Oil-related companies on North Dakota hiring blitzes
BISMARCK, N.D. — One company in the Bakken wants to hire 300 employees by spring.
Oil-related companies in North Dakota's oil patch are on hiring blitzes as work shifts from exploration to production.
Power Fuels, a subsidiary of Nuverra Environmental Solutions and one of the largest oil field service companies in the Bakken, put out its call for 300 new employees going into the holidays.
“We’re excited to significantly boost our employee base in response to the growing demand among energy industry customers for our services,” said Mark Johnsrud, Nuverra’s chief executive officer, in a statement.
Cindy Sanford, Job Service’s Williston, N.D., customer service manager, said even mid-size companies are hiring, needing 30, 50 or 80 new people.
“We’re starting to get a lot of job orders,” she said. “Come January we’re really going to get hit.”
Needed employees range from commercially licensed truck drivers and mechanics to support services positions in accounts payable, rental billing, credit and collections, information technology, and human resources.
The increase in production has brought need to other industries as well, such as trucking, rail, pipelines and gas plants.
“BNSF is hiring a ton of new people,” Sanford said. “2014 is going to be a busy year.”
Ron Ness, president of the North Dakota Petroleum Council, said with 8,000 wells on the ground now, companies have to have the manpower to service all of them every day.
“It’s reaching the point that production is getting as big as exploration-type jobs,” he said.
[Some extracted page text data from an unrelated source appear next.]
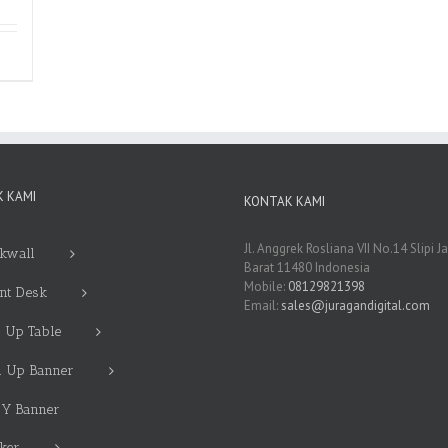
 KAMI
KONTAK KAMI
Jl. Anggrek Rosliana VII No.14 Slipi J
kwall
Barat 11480 Indonesia
Mobile:
08129821398
nt Desk
Email:
sales@juragandigital.com
 Up Table
l Up Banner
 Y Banner
cker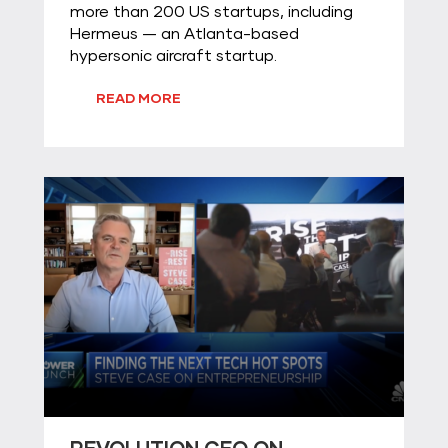
more than 200 US startups, including
Hermeus — an Atlanta-based
hypersonic aircraft startup.
READ MORE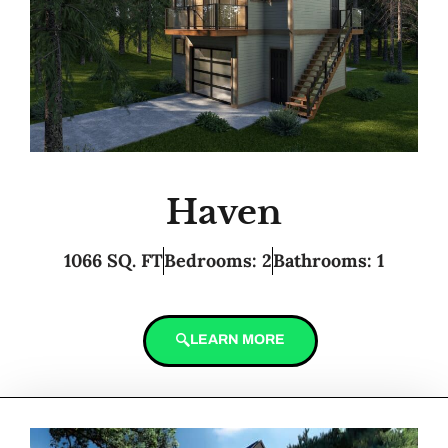
Haven
1066 SQ. FT
Bedrooms: 2
Bathrooms: 1
LEARN MORE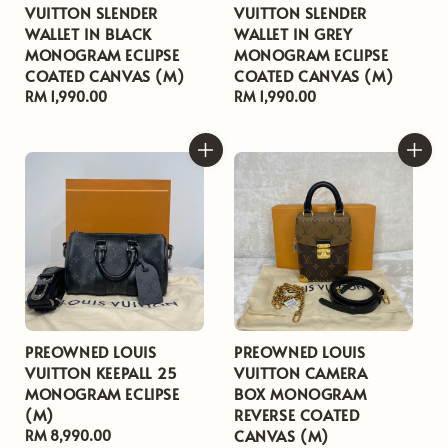
VUITTON SLENDER
VUITTON SLENDER
WALLET IN BLACK
WALLET IN GREY
MONOGRAM ECLIPSE
MONOGRAM ECLIPSE
COATED CANVAS (M)
COATED CANVAS (M)
Regular
RM 1,990.00
Regular
RM 1,990.00
price
price
PREOWNED LOUIS
PREOWNED LOUIS
VUITTON KEEPALL 25
VUITTON CAMERA
MONOGRAM ECLIPSE
BOX MONOGRAM
(M)
REVERSE COATED
CANVAS (M)
Regular
RM 8,990.00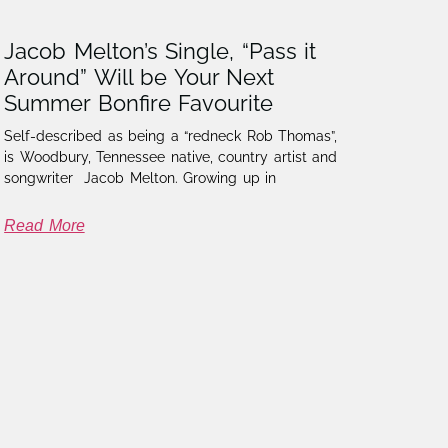
Jacob Melton’s Single, “Pass it
Around” Will be Your Next
Summer Bonfire Favourite
Self-described as being a “redneck Rob Thomas”,
is Woodbury, Tennessee native, country artist and
songwriter Jacob Melton. Growing up in
Read More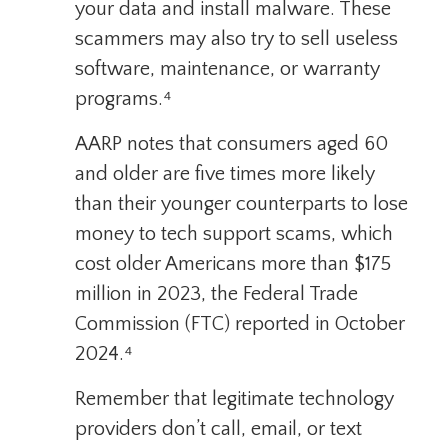
your data and install malware. These
scammers may also try to sell useless
software, maintenance, or warranty
programs.⁴
AARP notes that consumers aged 60
and older are five times more likely
than their younger counterparts to lose
money to tech support scams, which
cost older Americans more than $175
million in 2023, the Federal Trade
Commission (FTC) reported in October
2024.⁴
Remember that legitimate technology
providers don’t call, email, or text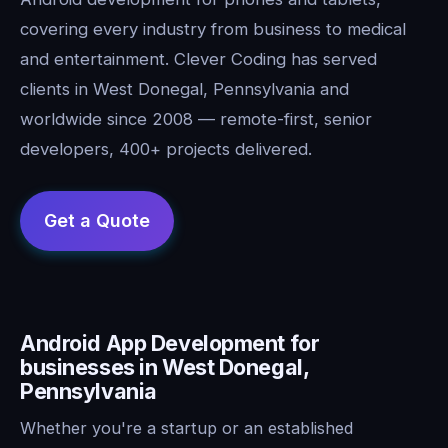
covering every industry from business to medical
and entertainment. Clever Coding has served
clients in West Donegal, Pennsylvania and
worldwide since 2008 — remote-first, senior
developers, 400+ projects delivered.
Android App Development for
businesses in West Donegal,
Pennsylvania
Whether you're a startup or an established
Sanford said the biggest increase in demand has been for well operators or wellhead pumpers.
According to the National Labor Exchange website, the need for wellhead pumpers has gone up 399 percent over the last year. The need for service unit employees increased 135 percent. These positions are long-term jobs on the production side of oil and gas as opposed to the more temporary positions needed for drilling.
Sanford said the type of people needed to fill these positions are mechanically inclined skilled laborers looking for a long-term career. They will need to live near the well sites and have nearly spotless driving records, she said. As more laborers are hired, more managers will be needed as well.
Though exploration has begun to peak, Ness said there are still drilling jobs out there as companies go back to drill more wells on existing well sites.
The difference is drilling has become more methodical and less of a rush than it was at the beginning of the boom when stakes were being claimed.
The need for derrick operators is up 160 percent over last year, and companies added about 10 drilling rigs to the fleet in the state over the past several months, Ness said.
Sanford said lots of fracking companies also are looking for help.